## REQUIRED TASK 1
According to the article on the SEC's actions and crypto, what test does the SEC use to decide whether a digital asset is a security?

## SELECTED EXTRACT

Delistings, Lawsuits and Unregistered Securities: How SEC's Actions Are Impacting Crypto
Crypto Basics

Delistings, Lawsuits and Unregistered Securities: How SEC's Actions Are Impacting Crypto

Created 5mo ago, last updated 5mo ago

SEC has rattled the crypto market with its crackdown on unregistered securities, leaving stakeholders in a state of uncertainty. Let's see how these events affect crypto in the long run!

Delistings, Lawsuits and Unregistered Securities: How SEC's Actions Are Impacting Crypto

Table of Contents


  • The SEC has targeted several cryptocurrencies as unregistered securities, causing lawsuits and delistings.
  • The recent SEC actions have led to concerns about the future of the crypto industry in the US.
  • The SEC uses the "Howey Test" to determine if a digital asset is a security.
  • Lack of clarity and vague criteria have led to criticism of the SEC's approach.
  • The industry may seek favorable jurisdictions until clarity is obtained.
  • There is a chance for the development of a framework that accommodates the unique characteristics of cryptocurrencies.
The SEC has recently rattled the crypto market with its crackdown on unregistered securities, leaving investors and businesses in a state of uncertainty. The lack of clarity surrounding the classification of cryptocurrencies as securities has led to a flurry of lawsuits, regulatory disputes, and even delistings from popular exchanges. As the industry grapples with the repercussions of the SEC's actions, it becomes increasingly clear that a solution must be found to provide much-needed regulatory clarity and foster mainstream adoption.

## DATASET ENTRIES
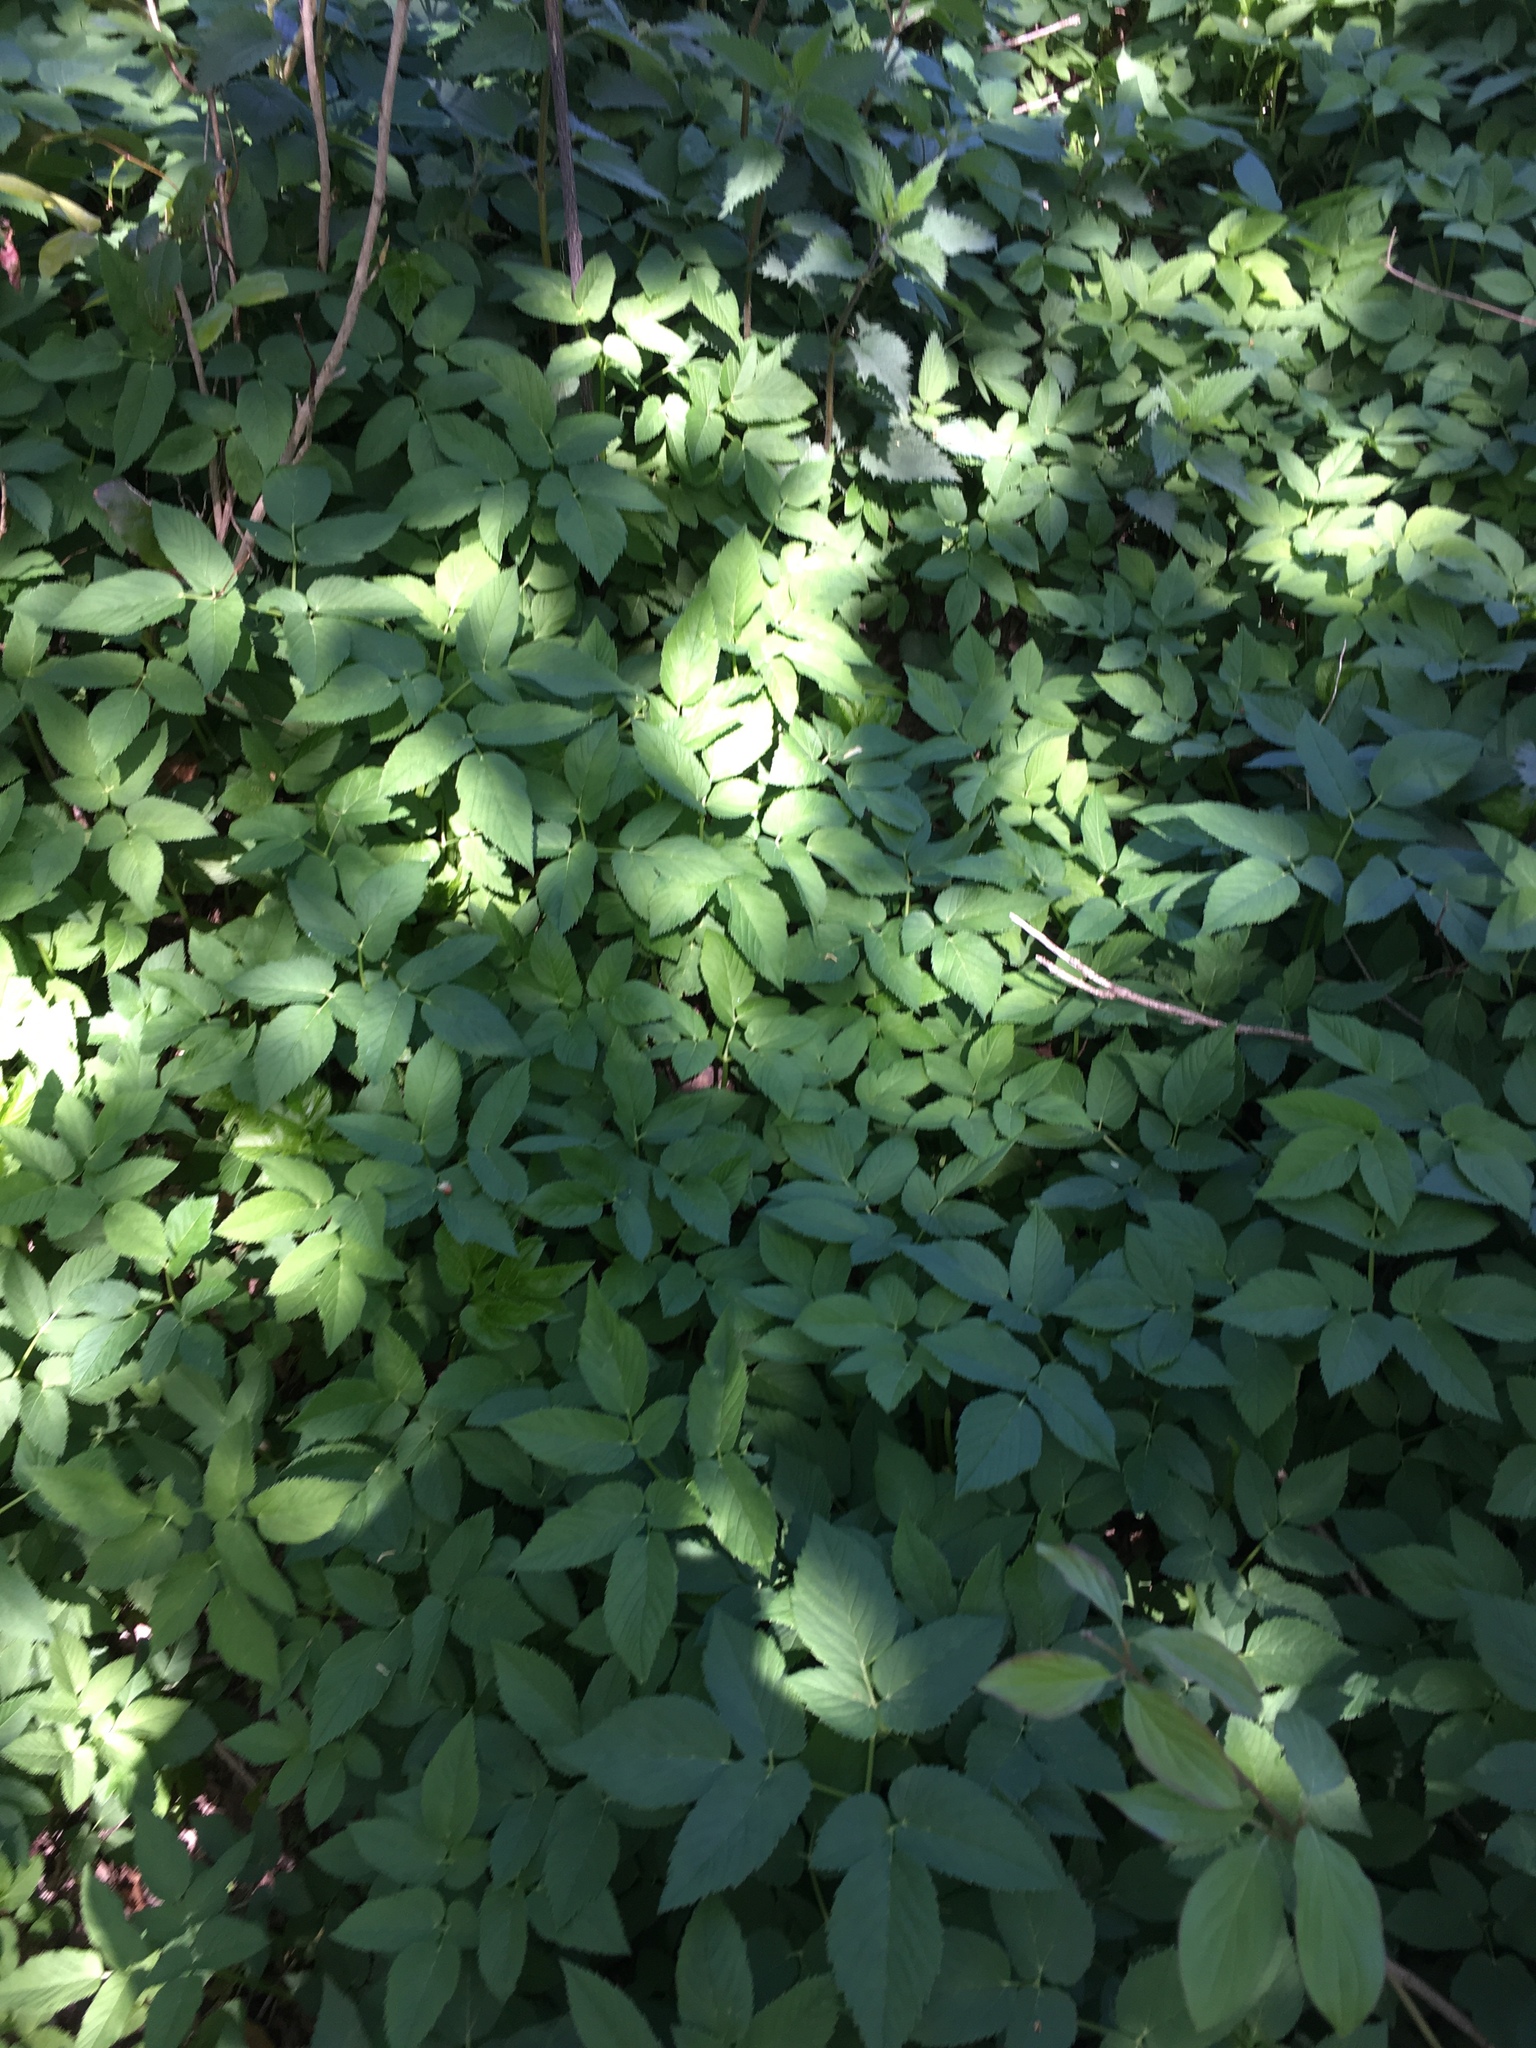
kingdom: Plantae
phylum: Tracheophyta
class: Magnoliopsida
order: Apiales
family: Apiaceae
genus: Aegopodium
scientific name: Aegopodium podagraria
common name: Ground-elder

## REQUIRED TASK 2
Reproduce verbatim the stretch of the listing from the line containing "phylum: Tracheophyta" through the end of the listing, including both ends.

## COMPLETE ANSWER 1
The "Howey Test."

## COMPLETE ANSWER 2
phylum: Tracheophyta
class: Magnoliopsida
order: Apiales
family: Apiaceae
genus: Aegopodium
scientific name: Aegopodium podagraria
common name: Ground-elder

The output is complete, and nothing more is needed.